The NIMH note that these side effects include:
- decreased appetite
- difficulty sleeping
- tics, which are sudden, repetitive, involuntary movements or sounds
- changes in personality, including anxiety and irritability
If a person experiences any of these side effects, they should speak to their doctor.
The dosage for both Ritalin and Adderall can vary between individuals. According to CHADD, a doctor will often determine the correct dosage for a person through a trial introduction of the medication.
The doctor will begin by prescribing a small amount of one of the medications. They can then steadily increase the amount to reach a balance between the effectiveness of the drug and the extent of its side effects.
Complications can arise when a person takes either Ritalin or Adderall.
According to the Food and Drug Administration (FDA), Ritalin can cause complications if the person taking it:
- is very anxious, agitated, or tense
- has glaucoma
- has tics, Tourette's syndrome, or a family history of Tourette's syndrome
- has recently taken an antidepressant called a monoamine oxidase inhibitor
- is allergic to any of the ingredients in Ritalin
- has heart problems or high blood pressure
- has another mental health condition
- experiences seizures
- gets circulation problems in their toes or fingers
The FDA warn that Adderall can cause complications if the person taking it has:
- hardening of the arteries or heart disease
- high blood pressure
- a tendency to be very tense, agitated, or anxious
- a history of drug misuse
- recently taken a monoamine oxidase inhibitor
- experienced any issues with other stimulant medications
- another mental health condition
- tics or Tourette's syndrome
- liver or kidney problems
- thyroid problems
If a person is taking another medication, they should ensure that their doctor is aware in case it can have an adverse interaction with either Ritalin or Adderall.
Research shows that Ritalin and Adderall are effective and generally safe if a person takes them according to a doctor's instructions.

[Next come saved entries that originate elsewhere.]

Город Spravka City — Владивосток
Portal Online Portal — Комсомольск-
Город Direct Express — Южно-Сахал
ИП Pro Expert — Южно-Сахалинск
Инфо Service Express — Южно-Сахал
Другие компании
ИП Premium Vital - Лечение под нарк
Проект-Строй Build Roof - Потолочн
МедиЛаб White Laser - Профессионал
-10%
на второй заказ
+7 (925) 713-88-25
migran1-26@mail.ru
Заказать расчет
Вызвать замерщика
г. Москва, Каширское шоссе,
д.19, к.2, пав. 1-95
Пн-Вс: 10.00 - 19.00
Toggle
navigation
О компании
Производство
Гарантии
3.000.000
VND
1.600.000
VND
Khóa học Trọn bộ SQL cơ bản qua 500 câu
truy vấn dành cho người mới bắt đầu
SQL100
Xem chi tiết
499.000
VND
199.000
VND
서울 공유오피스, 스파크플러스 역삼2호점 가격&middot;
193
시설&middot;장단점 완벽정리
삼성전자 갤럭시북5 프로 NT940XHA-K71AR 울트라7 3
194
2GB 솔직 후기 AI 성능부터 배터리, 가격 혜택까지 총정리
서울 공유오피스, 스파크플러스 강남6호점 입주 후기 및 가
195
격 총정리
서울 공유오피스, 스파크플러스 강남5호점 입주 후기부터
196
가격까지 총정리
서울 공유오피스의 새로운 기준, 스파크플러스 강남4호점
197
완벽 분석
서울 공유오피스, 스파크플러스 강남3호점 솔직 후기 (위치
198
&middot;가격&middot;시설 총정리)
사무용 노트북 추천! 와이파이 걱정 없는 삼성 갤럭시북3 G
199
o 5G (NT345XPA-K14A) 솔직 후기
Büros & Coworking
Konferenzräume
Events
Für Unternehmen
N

However, the longer-term effects of taking stimulants are less well-known.
It is essential for someone taking stimulants to have regular checkups with a doctor. The doctor can help monitor any side effects and determine whether the individual's current dosage is still appropriate.
Stimulants for ADHD are most effective when they are part of a comprehensive treatment plan that includes behavioral therapy and education for both the person with ADHD and their primary caregivers if they are a child.